Sega launched Sega Visions magazine in 1990 as their answer to Nintendo Power. It was produced up until 1995, but its subscription focused model and glorified catalogue vibe limited its reach.
Meanwhile, the larger US publishers did launch console specific spin-off magazines. But these tended to simply repackage material from the main publication, and were sold via subscriptions and giveaways.
Sega Force was a glorified supplement that was given away with EGM magazine between 1992 and 1994. Six issues were produced. EGM’s parent company (Sendai Publishing) also launched Mega Play as a Sega specific magazine. It ran from 1990 until 1995 and was, once again, mostly repackaged Sega content from the main magazine with additional guides and stuff.
End of an era
If the early 90s saw various Sega specific titles launched in the UK, a lot of them had closed up shop by the middle of the decade. Because a video game magazine is only as popular as the systems it covers, and by 1994 / 1995, it was clear that Sega were struggling to maintain their market share.

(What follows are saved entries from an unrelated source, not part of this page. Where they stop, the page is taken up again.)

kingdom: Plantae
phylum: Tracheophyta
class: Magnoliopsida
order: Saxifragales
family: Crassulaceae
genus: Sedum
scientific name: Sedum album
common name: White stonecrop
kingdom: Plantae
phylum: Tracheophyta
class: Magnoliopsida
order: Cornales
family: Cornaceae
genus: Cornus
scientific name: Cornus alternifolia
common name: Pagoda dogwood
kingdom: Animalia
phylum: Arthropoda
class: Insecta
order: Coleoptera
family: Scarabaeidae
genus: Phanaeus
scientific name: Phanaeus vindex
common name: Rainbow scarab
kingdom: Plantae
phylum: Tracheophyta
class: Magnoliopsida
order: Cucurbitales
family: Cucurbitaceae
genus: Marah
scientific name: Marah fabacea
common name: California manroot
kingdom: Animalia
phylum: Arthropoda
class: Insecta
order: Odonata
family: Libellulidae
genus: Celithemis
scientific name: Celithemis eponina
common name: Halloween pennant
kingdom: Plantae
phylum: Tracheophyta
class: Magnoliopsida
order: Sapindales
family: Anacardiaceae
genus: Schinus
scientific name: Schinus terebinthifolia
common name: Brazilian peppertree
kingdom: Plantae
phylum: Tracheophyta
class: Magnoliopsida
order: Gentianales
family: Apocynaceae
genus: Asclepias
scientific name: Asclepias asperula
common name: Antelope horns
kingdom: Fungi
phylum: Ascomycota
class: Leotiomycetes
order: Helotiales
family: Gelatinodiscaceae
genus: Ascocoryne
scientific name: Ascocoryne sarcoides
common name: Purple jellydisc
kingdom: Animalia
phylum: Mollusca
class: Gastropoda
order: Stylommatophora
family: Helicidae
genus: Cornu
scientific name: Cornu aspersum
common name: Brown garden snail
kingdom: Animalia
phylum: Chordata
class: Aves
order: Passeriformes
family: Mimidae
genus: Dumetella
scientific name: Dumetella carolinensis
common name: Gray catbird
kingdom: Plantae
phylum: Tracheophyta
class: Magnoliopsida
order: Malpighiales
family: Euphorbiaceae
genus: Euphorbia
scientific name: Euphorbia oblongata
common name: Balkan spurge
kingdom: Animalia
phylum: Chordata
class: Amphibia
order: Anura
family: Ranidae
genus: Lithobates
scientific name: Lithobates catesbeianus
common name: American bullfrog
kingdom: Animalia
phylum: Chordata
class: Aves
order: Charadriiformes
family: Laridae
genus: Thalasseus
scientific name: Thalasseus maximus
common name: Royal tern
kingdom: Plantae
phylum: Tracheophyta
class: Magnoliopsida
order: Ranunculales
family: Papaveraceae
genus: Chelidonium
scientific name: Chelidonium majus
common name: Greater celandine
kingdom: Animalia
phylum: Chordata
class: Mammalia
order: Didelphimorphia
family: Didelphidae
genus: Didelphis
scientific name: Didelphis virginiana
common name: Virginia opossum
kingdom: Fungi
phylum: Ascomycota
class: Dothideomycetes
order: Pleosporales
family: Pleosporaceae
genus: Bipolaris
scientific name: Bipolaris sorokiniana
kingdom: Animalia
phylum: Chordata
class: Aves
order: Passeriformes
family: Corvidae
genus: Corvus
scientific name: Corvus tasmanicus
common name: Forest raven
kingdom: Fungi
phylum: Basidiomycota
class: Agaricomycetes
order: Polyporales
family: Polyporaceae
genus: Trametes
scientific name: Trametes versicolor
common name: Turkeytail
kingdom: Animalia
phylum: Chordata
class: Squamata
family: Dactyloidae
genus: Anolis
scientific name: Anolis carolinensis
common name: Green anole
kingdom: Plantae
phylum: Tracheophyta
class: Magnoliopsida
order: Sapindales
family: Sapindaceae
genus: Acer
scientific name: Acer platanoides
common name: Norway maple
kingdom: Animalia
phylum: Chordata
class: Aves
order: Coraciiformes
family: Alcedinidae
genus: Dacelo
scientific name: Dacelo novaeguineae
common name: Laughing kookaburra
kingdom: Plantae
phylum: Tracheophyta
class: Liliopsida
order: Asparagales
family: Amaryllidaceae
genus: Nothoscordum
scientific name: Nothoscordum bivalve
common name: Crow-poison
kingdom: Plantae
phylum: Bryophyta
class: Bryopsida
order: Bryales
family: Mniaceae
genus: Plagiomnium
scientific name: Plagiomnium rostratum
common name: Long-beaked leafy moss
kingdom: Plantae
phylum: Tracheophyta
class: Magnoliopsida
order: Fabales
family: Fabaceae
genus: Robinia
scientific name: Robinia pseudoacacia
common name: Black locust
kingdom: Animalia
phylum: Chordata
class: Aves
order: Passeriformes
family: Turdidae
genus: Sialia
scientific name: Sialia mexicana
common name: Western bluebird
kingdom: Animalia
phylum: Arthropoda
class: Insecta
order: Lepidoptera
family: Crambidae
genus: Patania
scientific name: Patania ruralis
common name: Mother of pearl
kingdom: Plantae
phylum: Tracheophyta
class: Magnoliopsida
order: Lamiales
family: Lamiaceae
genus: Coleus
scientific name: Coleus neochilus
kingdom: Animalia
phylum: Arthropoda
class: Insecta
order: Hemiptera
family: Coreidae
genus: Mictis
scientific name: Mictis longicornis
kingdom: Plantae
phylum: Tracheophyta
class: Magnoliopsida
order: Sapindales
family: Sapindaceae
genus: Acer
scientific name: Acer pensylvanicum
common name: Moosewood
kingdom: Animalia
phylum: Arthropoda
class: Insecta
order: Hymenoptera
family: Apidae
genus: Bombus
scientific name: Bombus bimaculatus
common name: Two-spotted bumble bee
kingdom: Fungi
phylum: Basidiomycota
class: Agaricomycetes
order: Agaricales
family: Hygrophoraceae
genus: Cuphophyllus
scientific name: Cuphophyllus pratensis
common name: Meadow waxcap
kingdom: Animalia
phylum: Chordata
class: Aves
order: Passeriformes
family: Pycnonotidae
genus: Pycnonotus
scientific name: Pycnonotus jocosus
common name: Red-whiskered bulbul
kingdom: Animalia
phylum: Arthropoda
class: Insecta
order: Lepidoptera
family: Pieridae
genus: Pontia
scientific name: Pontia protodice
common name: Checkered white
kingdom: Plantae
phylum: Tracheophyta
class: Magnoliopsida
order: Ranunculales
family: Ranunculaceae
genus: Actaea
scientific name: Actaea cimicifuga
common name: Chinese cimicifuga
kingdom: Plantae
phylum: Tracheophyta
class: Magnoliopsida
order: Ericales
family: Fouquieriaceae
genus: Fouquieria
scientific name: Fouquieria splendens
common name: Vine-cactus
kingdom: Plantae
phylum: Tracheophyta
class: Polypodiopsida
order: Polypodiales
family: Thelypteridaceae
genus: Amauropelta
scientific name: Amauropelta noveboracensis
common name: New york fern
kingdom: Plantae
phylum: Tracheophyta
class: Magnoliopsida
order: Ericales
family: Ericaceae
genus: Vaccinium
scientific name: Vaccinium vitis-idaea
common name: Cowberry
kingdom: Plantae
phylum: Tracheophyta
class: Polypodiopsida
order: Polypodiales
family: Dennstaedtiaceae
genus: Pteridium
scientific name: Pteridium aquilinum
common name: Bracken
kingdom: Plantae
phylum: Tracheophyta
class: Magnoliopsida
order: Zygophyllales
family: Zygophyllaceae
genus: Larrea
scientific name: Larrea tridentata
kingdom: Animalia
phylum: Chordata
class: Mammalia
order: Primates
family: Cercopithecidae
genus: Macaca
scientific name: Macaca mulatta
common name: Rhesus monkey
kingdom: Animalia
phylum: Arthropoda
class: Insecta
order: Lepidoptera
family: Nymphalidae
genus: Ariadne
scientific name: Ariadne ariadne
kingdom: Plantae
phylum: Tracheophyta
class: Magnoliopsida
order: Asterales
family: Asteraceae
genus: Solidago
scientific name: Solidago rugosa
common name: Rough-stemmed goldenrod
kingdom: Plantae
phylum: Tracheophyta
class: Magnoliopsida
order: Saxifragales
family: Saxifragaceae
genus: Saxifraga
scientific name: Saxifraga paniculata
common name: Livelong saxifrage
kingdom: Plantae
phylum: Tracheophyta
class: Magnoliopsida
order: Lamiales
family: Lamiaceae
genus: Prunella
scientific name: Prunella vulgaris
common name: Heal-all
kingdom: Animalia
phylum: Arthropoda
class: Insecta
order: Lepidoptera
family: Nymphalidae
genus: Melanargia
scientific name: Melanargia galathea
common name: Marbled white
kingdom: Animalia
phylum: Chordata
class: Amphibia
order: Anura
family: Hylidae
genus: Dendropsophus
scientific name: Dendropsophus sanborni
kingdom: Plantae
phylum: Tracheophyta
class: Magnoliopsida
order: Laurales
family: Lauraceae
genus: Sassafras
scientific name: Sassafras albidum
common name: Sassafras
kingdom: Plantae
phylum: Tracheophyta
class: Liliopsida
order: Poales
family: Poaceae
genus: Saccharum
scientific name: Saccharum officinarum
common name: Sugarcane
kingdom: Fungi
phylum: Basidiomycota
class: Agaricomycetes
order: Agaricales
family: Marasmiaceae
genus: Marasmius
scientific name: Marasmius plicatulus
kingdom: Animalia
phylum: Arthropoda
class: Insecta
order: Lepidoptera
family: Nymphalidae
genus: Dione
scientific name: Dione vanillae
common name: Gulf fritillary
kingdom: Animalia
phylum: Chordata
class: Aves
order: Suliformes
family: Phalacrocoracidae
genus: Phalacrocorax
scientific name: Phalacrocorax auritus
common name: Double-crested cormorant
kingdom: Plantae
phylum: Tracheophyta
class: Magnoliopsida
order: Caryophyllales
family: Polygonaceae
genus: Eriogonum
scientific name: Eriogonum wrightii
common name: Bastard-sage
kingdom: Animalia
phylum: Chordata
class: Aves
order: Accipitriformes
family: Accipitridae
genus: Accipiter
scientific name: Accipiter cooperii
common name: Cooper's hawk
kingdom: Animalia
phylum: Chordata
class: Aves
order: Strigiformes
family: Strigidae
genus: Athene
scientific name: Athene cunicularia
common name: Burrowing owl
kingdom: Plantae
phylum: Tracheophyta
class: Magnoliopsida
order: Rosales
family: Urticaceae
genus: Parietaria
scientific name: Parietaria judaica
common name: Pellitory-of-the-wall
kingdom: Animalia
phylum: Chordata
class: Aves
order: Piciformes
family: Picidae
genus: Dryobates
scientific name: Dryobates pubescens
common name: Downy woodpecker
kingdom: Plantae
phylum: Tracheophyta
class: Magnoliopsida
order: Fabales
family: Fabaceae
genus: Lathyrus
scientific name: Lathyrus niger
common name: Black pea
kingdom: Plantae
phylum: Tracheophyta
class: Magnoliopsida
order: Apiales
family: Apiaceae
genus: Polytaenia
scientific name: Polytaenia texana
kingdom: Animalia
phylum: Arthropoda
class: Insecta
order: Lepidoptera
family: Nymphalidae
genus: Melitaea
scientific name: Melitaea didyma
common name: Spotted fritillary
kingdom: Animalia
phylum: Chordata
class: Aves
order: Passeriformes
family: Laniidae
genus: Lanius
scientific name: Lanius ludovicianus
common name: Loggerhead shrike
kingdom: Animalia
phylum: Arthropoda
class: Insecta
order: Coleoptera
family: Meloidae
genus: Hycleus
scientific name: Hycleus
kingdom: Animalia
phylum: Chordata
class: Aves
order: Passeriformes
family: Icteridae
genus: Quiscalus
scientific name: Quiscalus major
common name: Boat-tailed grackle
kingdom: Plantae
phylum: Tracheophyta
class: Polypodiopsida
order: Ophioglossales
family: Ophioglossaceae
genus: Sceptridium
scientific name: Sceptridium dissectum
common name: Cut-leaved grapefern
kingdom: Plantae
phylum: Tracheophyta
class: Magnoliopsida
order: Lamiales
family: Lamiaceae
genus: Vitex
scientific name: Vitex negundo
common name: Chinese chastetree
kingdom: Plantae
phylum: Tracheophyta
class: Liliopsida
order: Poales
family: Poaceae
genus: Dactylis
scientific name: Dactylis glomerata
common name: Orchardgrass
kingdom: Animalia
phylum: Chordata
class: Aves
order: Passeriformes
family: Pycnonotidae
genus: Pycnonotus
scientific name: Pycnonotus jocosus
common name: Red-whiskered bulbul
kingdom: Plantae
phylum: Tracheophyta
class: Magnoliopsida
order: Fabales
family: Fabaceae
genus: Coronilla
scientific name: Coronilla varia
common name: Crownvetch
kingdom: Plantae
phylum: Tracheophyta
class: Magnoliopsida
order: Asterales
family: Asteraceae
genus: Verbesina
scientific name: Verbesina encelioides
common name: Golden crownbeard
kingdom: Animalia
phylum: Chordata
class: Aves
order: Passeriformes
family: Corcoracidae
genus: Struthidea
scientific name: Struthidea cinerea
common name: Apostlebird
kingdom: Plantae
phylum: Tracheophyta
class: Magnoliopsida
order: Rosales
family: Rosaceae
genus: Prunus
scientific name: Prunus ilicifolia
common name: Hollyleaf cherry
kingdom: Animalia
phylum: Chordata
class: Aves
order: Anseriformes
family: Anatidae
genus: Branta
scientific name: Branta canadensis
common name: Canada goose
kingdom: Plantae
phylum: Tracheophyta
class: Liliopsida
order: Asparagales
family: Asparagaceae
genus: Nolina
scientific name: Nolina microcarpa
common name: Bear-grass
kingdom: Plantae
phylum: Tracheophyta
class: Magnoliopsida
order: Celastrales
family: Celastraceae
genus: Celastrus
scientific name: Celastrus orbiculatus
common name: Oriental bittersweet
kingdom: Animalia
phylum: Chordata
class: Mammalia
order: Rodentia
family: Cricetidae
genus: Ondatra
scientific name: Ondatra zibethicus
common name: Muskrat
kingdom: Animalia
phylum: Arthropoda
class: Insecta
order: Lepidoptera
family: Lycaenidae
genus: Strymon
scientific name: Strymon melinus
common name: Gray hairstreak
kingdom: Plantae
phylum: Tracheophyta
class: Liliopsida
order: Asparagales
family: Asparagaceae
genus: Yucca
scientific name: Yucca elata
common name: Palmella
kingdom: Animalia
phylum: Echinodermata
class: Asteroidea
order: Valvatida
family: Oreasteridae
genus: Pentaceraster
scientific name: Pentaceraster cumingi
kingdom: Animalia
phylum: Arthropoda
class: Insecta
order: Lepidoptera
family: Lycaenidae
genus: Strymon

Steve Merrett was there. He was the editor of Mean Machines Sega from 1994 until 1997. As he recalls, the latter years weren’t so fun.
“It isn't great to work on a magazine with no games. I remember the last days of Sinclair User which was basically old budget reissues being reviewed, and it is soul destroying. Mean Machines Sega was the same. The calibre of games on the cover went down, as did the page count. It then only becomes a matter of time until it folds.”
Still, for a brief moment in time, Sega magazines were everywhere. As long as you lived in the UK… and maybe Australia.